━━━━━ Provided material ━━━━━
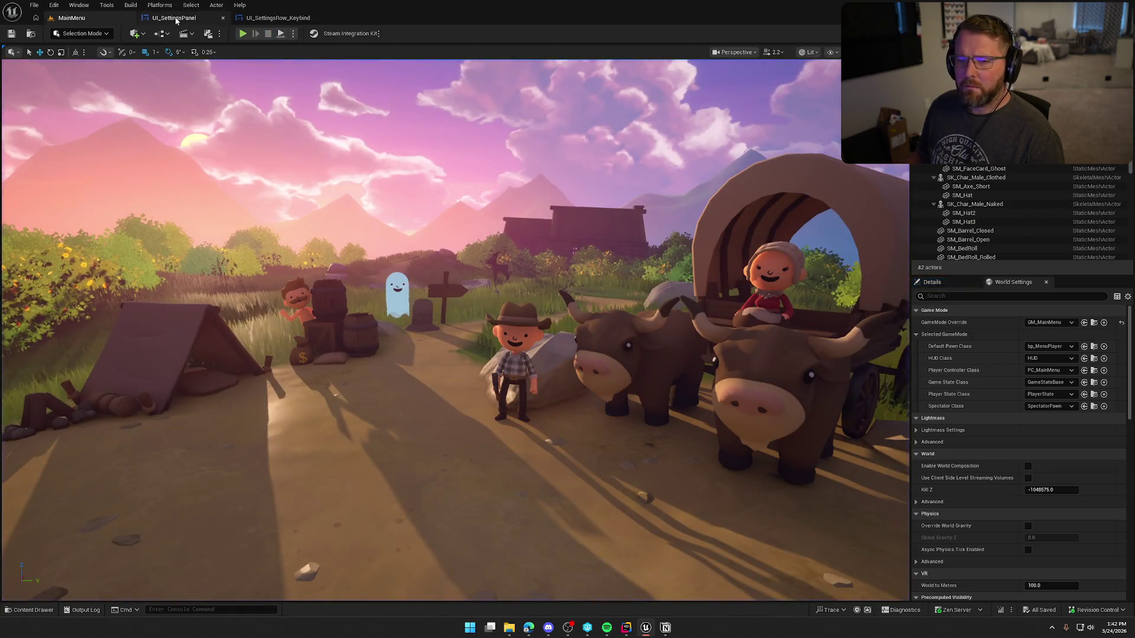
# In UI_SettingsPanel, paste the Gamepad Keys and Keyboard Keys getters and connect them to Clear Children's Target.
pyautogui.click(174, 17)
pyautogui.moveTo(737, 326); pyautogui.dragTo(803, 235)
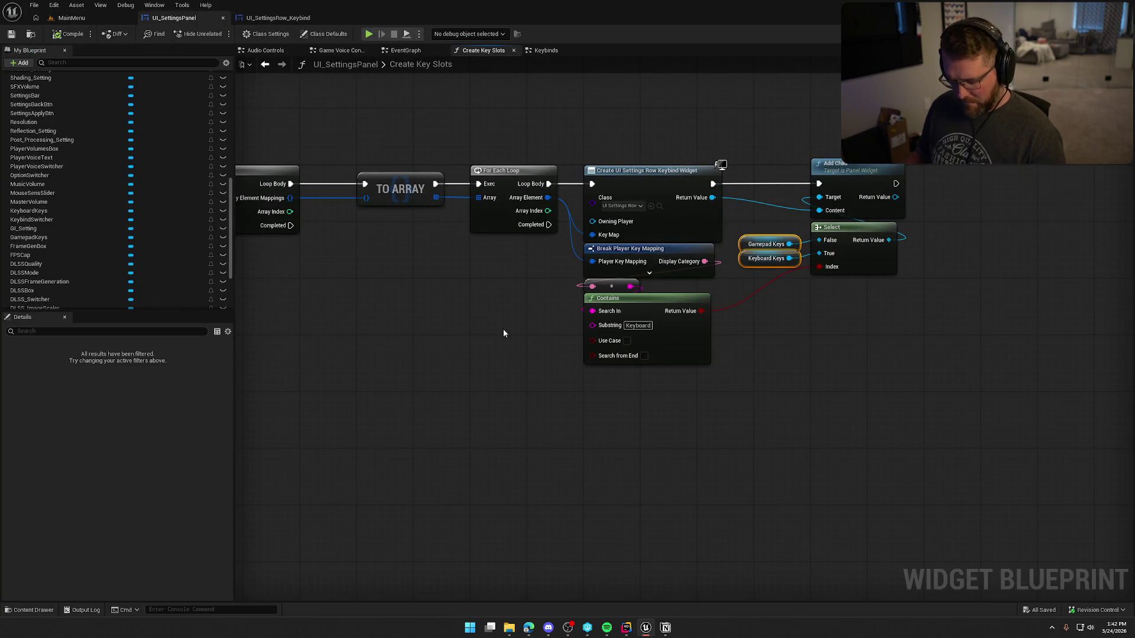
pyautogui.moveTo(340, 342); pyautogui.dragTo(800, 357)
pyautogui.press('ctrl+v')
pyautogui.moveTo(441, 116)
pyautogui.mouseDown()
pyautogui.moveTo(467, 139)
pyautogui.moveTo(433, 212)
pyautogui.mouseUp()
pyautogui.click(343, 216)
pyautogui.press('Delete')
# Arrange the key getters beside Clear Children, then compile, save and start a play test.
pyautogui.moveTo(378, 106)
pyautogui.mouseDown()
pyautogui.moveTo(455, 137)
pyautogui.moveTo(423, 154)
pyautogui.moveTo(434, 171)
pyautogui.mouseUp()
pyautogui.moveTo(481, 493); pyautogui.dragTo(354, 231)
pyautogui.click(605, 392)
pyautogui.moveTo(605, 392)
pyautogui.mouseDown()
pyautogui.moveTo(516, 346)
pyautogui.moveTo(355, 368)
pyautogui.mouseUp()
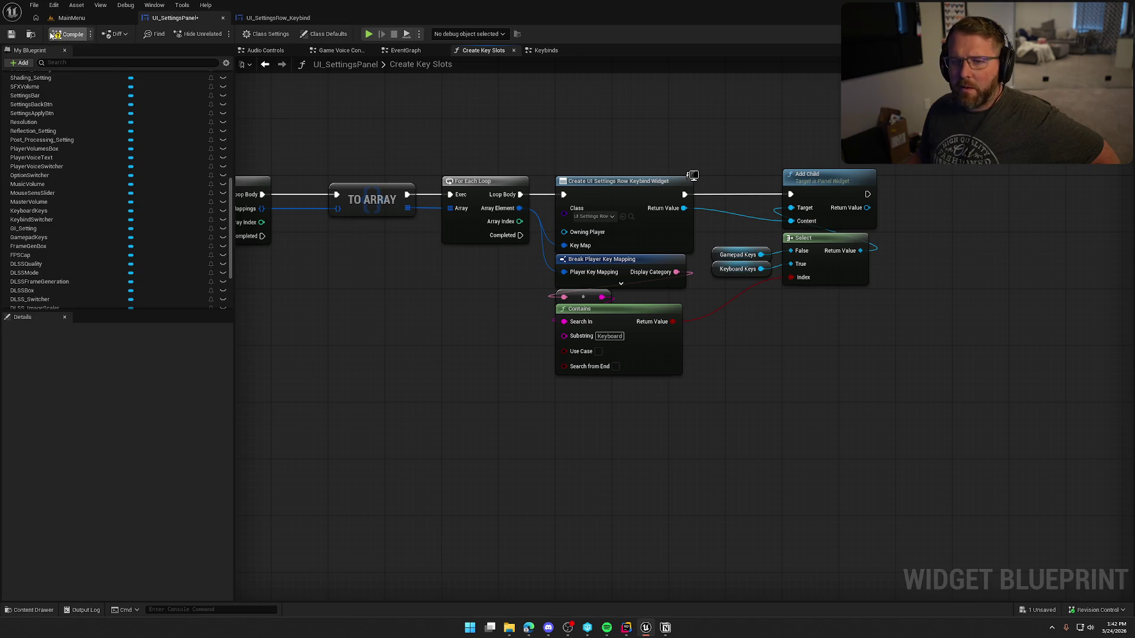
pyautogui.click(72, 34)
pyautogui.press('alt+p')
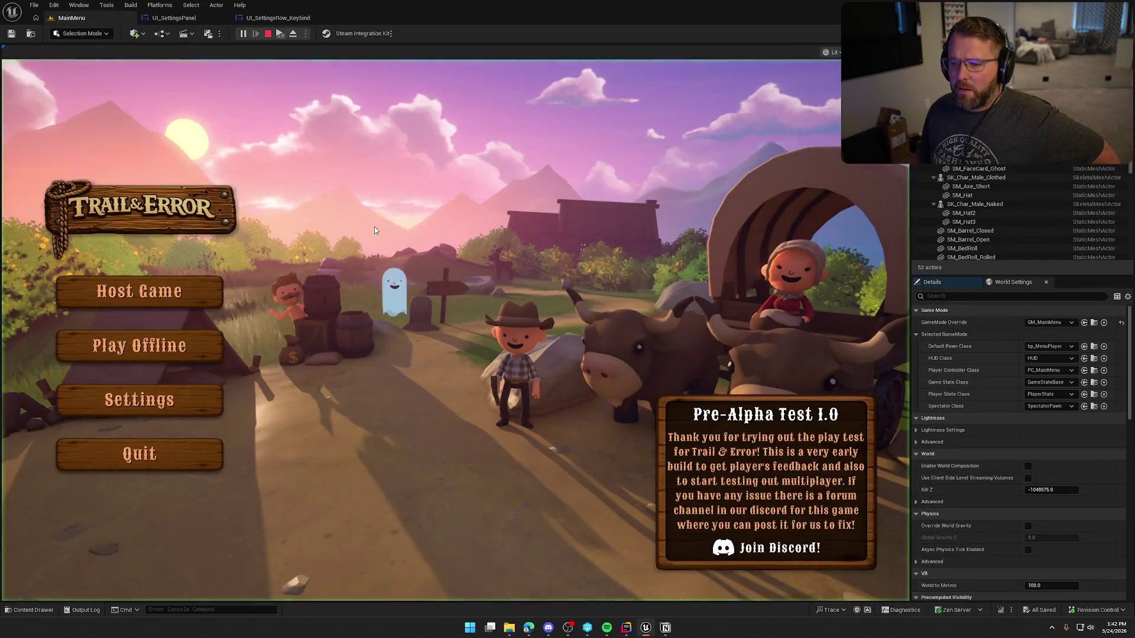
# Scroll the in-game Settings > Inputs keybinds list, stop the play test and return to UI_SettingsPanel.
pyautogui.click(174, 393)
pyautogui.click(582, 105)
━━━━━
One exact copy of the data is required, and it should hold no pictures.

# In UI_SettingsPanel, paste the Gamepad Keys and Keyboard Keys getters and connect them to Clear Children's Target.
pyautogui.click(174, 17)
pyautogui.moveTo(737, 326); pyautogui.dragTo(803, 235)
pyautogui.moveTo(340, 342); pyautogui.dragTo(800, 357)
pyautogui.press('ctrl+v')
pyautogui.moveTo(441, 116)
pyautogui.mouseDown()
pyautogui.moveTo(467, 139)
pyautogui.moveTo(433, 212)
pyautogui.mouseUp()
pyautogui.click(343, 216)
pyautogui.press('Delete')
# Arrange the key getters beside Clear Children, then compile, save and start a play test.
pyautogui.moveTo(378, 106)
pyautogui.mouseDown()
pyautogui.moveTo(455, 137)
pyautogui.moveTo(423, 154)
pyautogui.moveTo(434, 171)
pyautogui.mouseUp()
pyautogui.moveTo(481, 493); pyautogui.dragTo(354, 231)
pyautogui.click(605, 392)
pyautogui.moveTo(605, 392)
pyautogui.mouseDown()
pyautogui.moveTo(516, 346)
pyautogui.moveTo(355, 368)
pyautogui.mouseUp()
pyautogui.click(72, 34)
pyautogui.press('alt+p')
# Scroll the in-game Settings > Inputs keybinds list, stop the play test and return to UI_SettingsPanel.
pyautogui.click(174, 393)
pyautogui.click(582, 105)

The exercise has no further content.